From the Desk of Fr. Andrew
May is an incredibly busy time in our parish and in our school. It seems like we are cramming two months’ worth of events into one as we make the mad dash toward June and the summer break. We have celebrated six First Communions and a Confirmation. We are fitting in our last flurry of weddings before our summer roof project. There are graduations to celebrate and a school year to wrap up. Easily lost in all that busyness is the end of the Easter season and the celebration of two of our holiest Sundays in the liturgical year.
40 days after Easter Sunday, Jesus ascended to Heaven. 50 days after Easter, the Holy Spirit descended upon the disciples and the Blessed Mother at Pentecost. Yes, 40 days after Easter falls on Thursday, which is the traditional date of the Ascension. In the majority of dioceses in the United States, we have celebrated the Ascension on the 7th Sunday after Easter since 1991.
The Ascension is often passed over in terms of importance in the Catholic mind, yet it is one of our fundamental mysteries of faith. It is not about Jesus going away and leaving the Church in His stead. Today we celebrate that Jesus went to His Father’s house to prepare a dwelling place for each of us. It is about our eternal destiny, that which awaits us after living faithfully in relationship with the Lord. We don’t die someday and then head to an eternity that is foreign to us, like a Martian landscape. The choices we make in this life resonate into eternity. If we live in relationship with Jesus, speaking to Him every day, seeking to obey Him always, and asking pardon for our sins, then, that relationship will continue into eternity. We will enter the dwelling place He prepared for us in the presence of His Heavenly Father. Now, if we live life as if God doesn’t exist, that too will continue into eternity.
The Ascension means that our ultimate home is not here on Earth. We were made for Heaven. We were exiled by sin, but that exile is not forever. We have hope that we can be with Jesus forever because of what He promised us. He promised an Advocate, the Spirit who looks out for us.
Pentecost is the third holiest day of the Catholic calendar. A little known fact is that the Vigil Mass for Pentecost can be celebrated with similar solemnity to the Easter Vigil. That is, with 4 Old Testament readings, an epistle, and a Gospel. What a surprise for the 5pm Saturday crowd that would be if we pulled that out next week! The point is that Pentecost is a solemnity of paramount importance.

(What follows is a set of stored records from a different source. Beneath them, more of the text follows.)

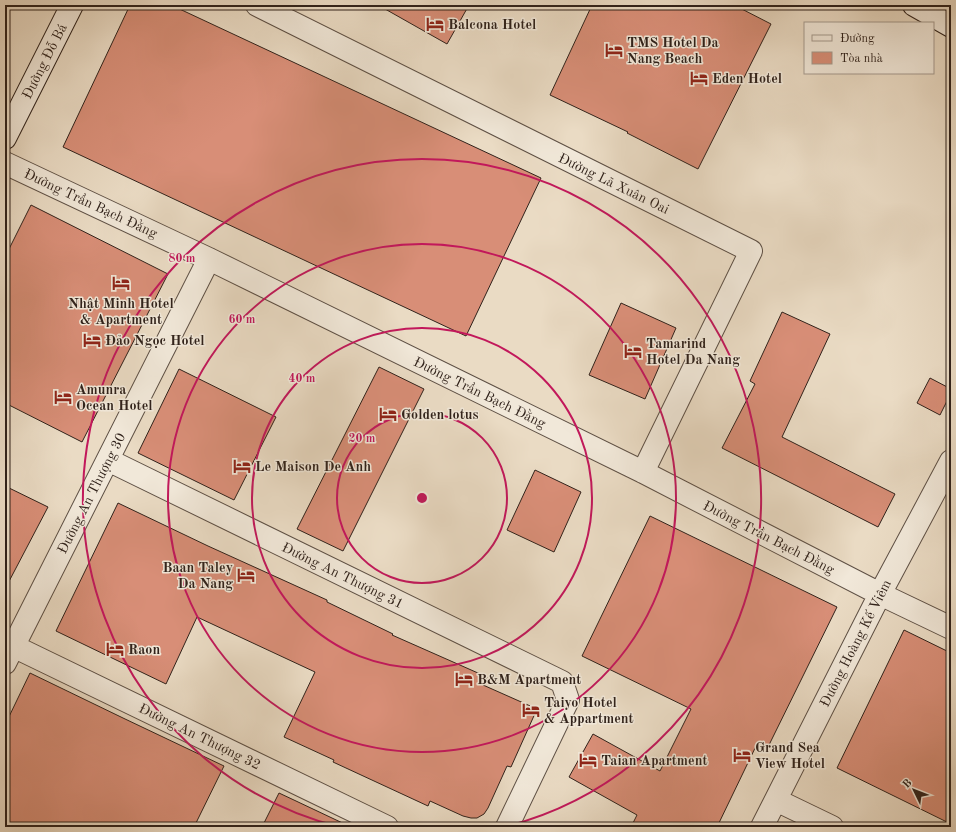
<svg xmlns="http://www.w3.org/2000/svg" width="956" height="832" font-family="'Old Standard TT',serif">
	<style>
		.building { fill: #d88e77; stroke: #30221b }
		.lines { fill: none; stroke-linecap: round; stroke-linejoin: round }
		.street-casing { stroke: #5e5045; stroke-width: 24 }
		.secondary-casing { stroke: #30221b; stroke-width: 24 }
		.street { stroke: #f1e8d9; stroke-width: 22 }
		.secondary { stroke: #f1e8d9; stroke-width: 22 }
		.ring { fill: none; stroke: #c2185b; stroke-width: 2 }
		.labels { text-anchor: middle; stroke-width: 3; stroke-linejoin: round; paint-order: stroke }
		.poi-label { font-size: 14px; font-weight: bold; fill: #30221b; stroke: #f1e8d9; text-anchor: start }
		.street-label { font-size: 14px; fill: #30221b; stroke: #f1e8d9 }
		.centre { fill: #c2185b; stroke: #f1e8d9; stroke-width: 2 }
		.ring-label { font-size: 12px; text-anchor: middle; font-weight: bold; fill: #c2185b; stroke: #f1e8d9; stroke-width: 3; stroke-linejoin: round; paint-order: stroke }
	</style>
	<rect width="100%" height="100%" fill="#eadbc4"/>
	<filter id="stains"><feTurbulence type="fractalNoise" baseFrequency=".005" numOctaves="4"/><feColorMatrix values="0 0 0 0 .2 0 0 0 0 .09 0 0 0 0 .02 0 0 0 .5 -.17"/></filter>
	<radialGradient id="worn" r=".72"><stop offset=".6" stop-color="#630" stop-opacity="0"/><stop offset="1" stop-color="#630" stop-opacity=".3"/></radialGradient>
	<path class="building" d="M130,5H171L541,178L466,336L63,147Z
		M378,5H469L447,44Z
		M592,5H734L771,24L698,169L627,133L628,132L550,95Z
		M31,205L168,274L82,442L5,403V257Z
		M621,303L676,328L645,399L589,375Z
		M782,312L830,334L782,437L895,494L878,527L722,448L755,384L750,381Z
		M379,367L424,389L343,551L297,529Z
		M179,369L276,417L234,500L138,453Z
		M930,378L951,389V393L940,415L917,403Z
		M535,470L581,492L554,552L507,530Z
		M5,486L48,507L5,589Z
		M118,503L208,546L327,600V602L393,634L392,635L487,677L483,685L537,709L511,767L507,766L488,808L484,814L477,818H471L463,816L430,801L428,806L333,762L334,760L284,737L315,672L197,617L166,684L56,631Z
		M650,516L837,607L768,747L758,742L717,827H631L637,815L569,777L593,734L660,771L691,709L582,656Z
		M904,630L951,653V824L837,768Z
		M30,673L123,718L224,766L194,827H5V725Z
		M279,793L296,801L351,827H262Z"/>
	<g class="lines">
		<g class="street-casing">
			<path id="street" d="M257,5L751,251L643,472
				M5,163L209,259L643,472L880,594L951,628
				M108,460L562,682L568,700L507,827
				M13,646L387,827
				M5,663L209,259
				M776,800L832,827
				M762,827L880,594L951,461"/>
		</g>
		<g class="secondary-casing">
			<path id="secondary" d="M914,5L951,26
				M5,138L72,5"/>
		</g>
		<use href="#street" class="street"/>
		<use href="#secondary" class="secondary"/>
	</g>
	<g class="ring">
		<circle cx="422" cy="498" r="85"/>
		<circle cx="422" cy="498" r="170"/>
		<circle cx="422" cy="498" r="254"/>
		<path d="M340 827A339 339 0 1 1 504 827"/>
	</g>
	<defs>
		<g id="hotel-bare" transform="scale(1.38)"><path d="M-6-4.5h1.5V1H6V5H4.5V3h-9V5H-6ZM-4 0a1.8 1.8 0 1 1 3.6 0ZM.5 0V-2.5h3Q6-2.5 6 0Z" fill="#8f2418" stroke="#f1e8d9" stroke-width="2.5" paint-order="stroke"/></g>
	</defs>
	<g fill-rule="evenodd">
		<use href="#hotel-bare" x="435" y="24"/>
		<use href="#hotel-bare" x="614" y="50"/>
		<use href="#hotel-bare" x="699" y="78"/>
		<use href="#hotel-bare" x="121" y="283"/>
		<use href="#hotel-bare" x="92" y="340"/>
		<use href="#hotel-bare" x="633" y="351"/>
		<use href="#hotel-bare" x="63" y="397"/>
		<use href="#hotel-bare" x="388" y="414"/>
		<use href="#hotel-bare" x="242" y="466"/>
		<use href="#hotel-bare" x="246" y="575"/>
		<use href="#hotel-bare" x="115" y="649"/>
		<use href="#hotel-bare" x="464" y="679"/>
		<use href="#hotel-bare" x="531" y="710"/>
		<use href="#hotel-bare" x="742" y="755"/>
		<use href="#hotel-bare" x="588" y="760"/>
	</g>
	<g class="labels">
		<g class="poi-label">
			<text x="448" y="29">Balcona Hotel</text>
			<text x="627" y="47">TMS Hotel Da<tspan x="627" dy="16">Nang Beach</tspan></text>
			<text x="712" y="83">Eden Hotel</text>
			<text x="121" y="308" text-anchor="middle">Nhật Minh Hotel<tspan x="121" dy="16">&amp; Apartment</tspan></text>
			<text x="105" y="345">Đảo Ngọc Hotel</text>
			<text x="646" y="348">Tamarind<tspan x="646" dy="16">Hotel Da Nang</tspan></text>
			<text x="76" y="394">Amunra<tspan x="76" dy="16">Ocean Hotel</tspan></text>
			<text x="401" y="419">Golden lotus</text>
			<text x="255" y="471">Le Maison De Anh</text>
			<text x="233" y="572" text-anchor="end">Baan Taley<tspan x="233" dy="16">Da Nang</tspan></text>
			<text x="128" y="654">Raon</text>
			<text x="477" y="684">B&amp;M Apartment</text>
			<text x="544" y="707">Taiyo Hotel<tspan x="544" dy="16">&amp; Appartment</tspan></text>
			<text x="755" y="752">Grand Sea<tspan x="755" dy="16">View Hotel</tspan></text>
			<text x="601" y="765">Taian Apartment</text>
		</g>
		<g class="street-label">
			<text transform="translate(44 61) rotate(-63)" y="5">Đường Đỗ Bá</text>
			<text transform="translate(614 183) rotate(26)" y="5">Đường Lã Xuân Oai</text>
			<text transform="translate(91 203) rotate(25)" y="5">Đường Trần Bạch Đằng</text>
			<text transform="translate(480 392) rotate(26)" y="5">Đường Trần Bạch Đằng</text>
			<text transform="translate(91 493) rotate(-63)" y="5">Đường An Thượng 30</text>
			<text transform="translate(769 537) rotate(27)" y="5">Đường Trần Bạch Đằng</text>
			<text transform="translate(343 575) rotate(26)" y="5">Đường An Thượng 31</text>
			<text transform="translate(855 643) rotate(-63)" y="5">Đường Hoàng Kế Viêm</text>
			<text transform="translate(200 736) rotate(26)" y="5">Đường An Thượng 32</text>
		</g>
	</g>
	<circle cx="422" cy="498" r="6" class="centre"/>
	<g class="ring-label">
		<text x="182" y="262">80 m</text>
		<text x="242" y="323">60 m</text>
		<text x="302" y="382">40 m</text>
		<text x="362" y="442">20 m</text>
	</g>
	<rect width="956" height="832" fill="none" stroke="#eadbc4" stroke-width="20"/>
	<rect x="6" y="6" width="944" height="820" fill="none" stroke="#30221b" stroke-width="2"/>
	<rect x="10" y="10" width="936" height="812" fill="none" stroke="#30221b"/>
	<rect x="804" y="22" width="130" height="52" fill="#f1e8d9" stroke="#a4998d"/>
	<rect x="812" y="35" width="20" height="6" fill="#f1e8d9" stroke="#a4998d"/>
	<text x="840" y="42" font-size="12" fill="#30221b">Đường</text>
	<rect x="812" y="52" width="20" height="12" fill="#d88e77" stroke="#a4998d"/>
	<text x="840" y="62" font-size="12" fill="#30221b">Tòa nhà</text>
	<g transform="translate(914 790) rotate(313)" stroke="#f1e8d9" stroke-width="3" paint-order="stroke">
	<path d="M0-3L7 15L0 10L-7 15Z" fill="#30221b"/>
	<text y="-6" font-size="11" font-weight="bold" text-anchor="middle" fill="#30221b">B</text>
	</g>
	<rect width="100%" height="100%" filter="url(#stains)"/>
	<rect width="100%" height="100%" fill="url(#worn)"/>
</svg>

Pentecost is the birth of our Church, the moment when the Spirit poured out from Heaven upon the disciples of Jesus and equipped them to evangelize. Without the Holy Spirit, we are nothing. Without the Spirit, we sinful humans would have destroyed this Christian exercise over a millennium ago. The Holy Spirit breathes life into our Christian lives. It transforms the soul at Baptism, Confirmation, and Ordination. The Spirit transforms bread and wine into the Body and Blood of Our Lord. The Spirit heals us bodily and spiritually. It seals the love of a man and woman into the sacred covenant of matrimony. The Holy Spirit guides history according to divine providence and fulfills the will of the Heavenly Father in every way. Brothers and sisters, there is no life of grace in us, there is no eternal reward for us without the powerful movement of the Holy Spirt.
Ascension and Pentecost round out the Easter season. They take us beyond our earthly lives to our eternal destiny. In them, we celebrate everything Jesus has done for us and continues to do for us. Do not take the next two Sundays for granted. Make them times of prayer as we thank the Lord for His great mercy in our lives. His plan is far more marvelous than we can imagine. Happy Ascension and Happy Pentecost!